The International Music Academy in Pilsen (about 100 kilometers south west of Prague) is a month summer course teaching young people the violin. Even though it is the first time that the academy is taking place in Pilsen, the course builds on the much older tradition of the Summer Violin School in Meadowmount, New York.

Pavel Prantl is the executive director of the academy.

"There is a very long tradition of this summer school, which goes back to 1942 when the legendary pedagogue of violin at the Gilliard School of Music professor Galamian established it, originally only for his students. He thought the same way like we do today; that during the normal school year you have a lot of other subjects and the focus on the violin is of course a little bit diminished. But in the summer when you have holiday you can spent considerable time concentrating only on the instrument, without dealing with other subjects."
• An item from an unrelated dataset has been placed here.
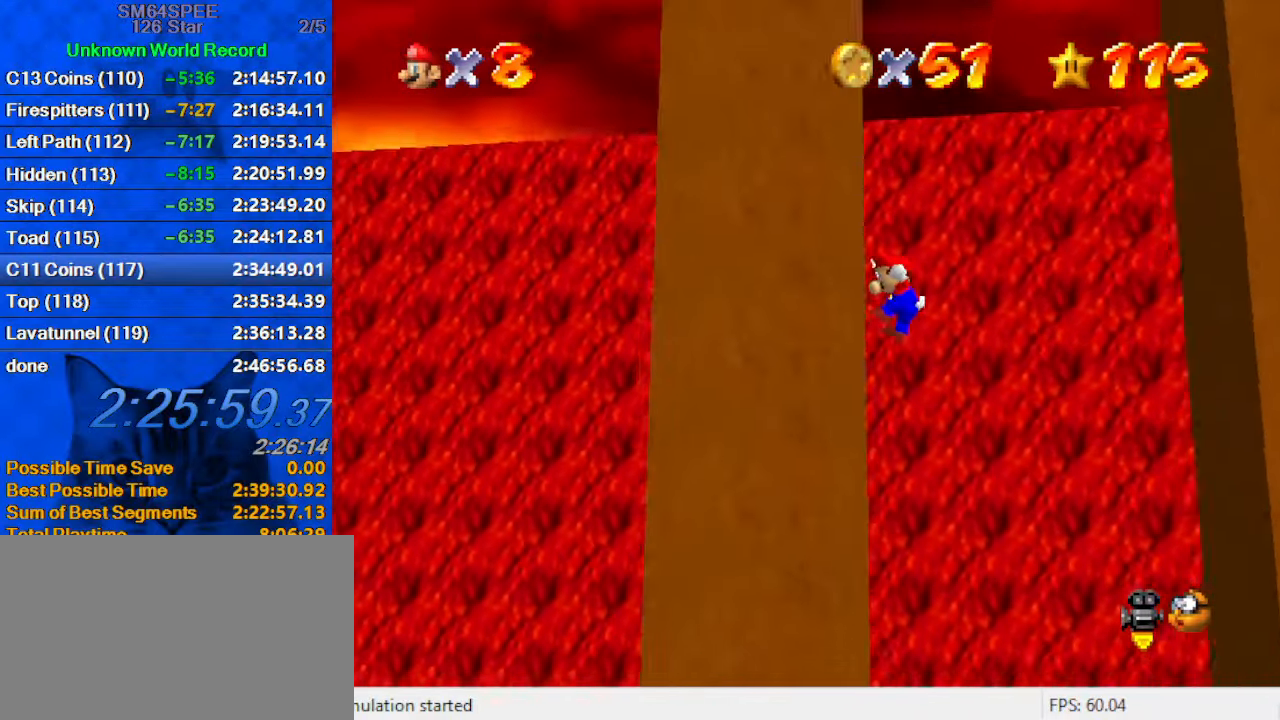
{"keys": ["right"], "events": [[100, "right", "down"], [100, "shift", "down"], [200, "left", "up"], [467, "shift", "up"]]}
According to the academy's artistic director Stephen Shipps, the idea to establish a separate summer school in Pilsen came from long established cooperation between top violin teachers in both countries.

"I taught in Meadowmount for twelve years and I've been teaching in partnership with my friends in Prague - professor Snitil from the Academy, and professor Prantl from here at the Pilsen conservatory - we've been working together in a formal way for probably fifteen years. We've been sharing students, sending them back and forth. Then I decided I want to have my own school and not work for someone else in Meadowmount, and so Mr. Prantl and I decided that Pilsen might be the possibility. We approached the director Mr. Brejcha and he invited us for the month of July to have the summer course in his school."

Both violin schools, the American as well as the Czech one, have their own tradition and they differ slightly in their approach. But as says Stephen Shipps this combination is actually an advantage at the Pilsen Academy.

"I've got to know that over the last fifteen years; the strength of the Czech school is often in the unbelievable technical command of the left hand of the violin, often much more advanced than Americans. The American school will often have much more to offer in the right hand and in the expression of the playing. So that we try to influence the Czech students to play with color and excitement, and we try to make the American students play technically up to the level of the Czech students."

But there are not only Czech and American teachers teaching at the summer school. The academy invited many renowned violinists from different countries including the legendary virtuoso Ruggiero Ricci.

Also students have come from many different countries. Although most of them are secondary school pupils and college students, there are some exceptions. The youngest participant is just nine years old.

"He is from Norway and he has played advanced pieces by Paganini. There was a girl from Germany, but of Russian origin, who played Mendelssohn concerto (she is also nine years old), but they are exceptionally talented kids. Than we have thirteen, fifteen, and the biggest group is of students who are between sixteen to twenty years of age."

The students seem to like this combination of work and holiday, the Conservatory in Pilsen is proud to host such a prestigious event and so the organizers of the Violin Academy are determined to keep this new tradition going in future years.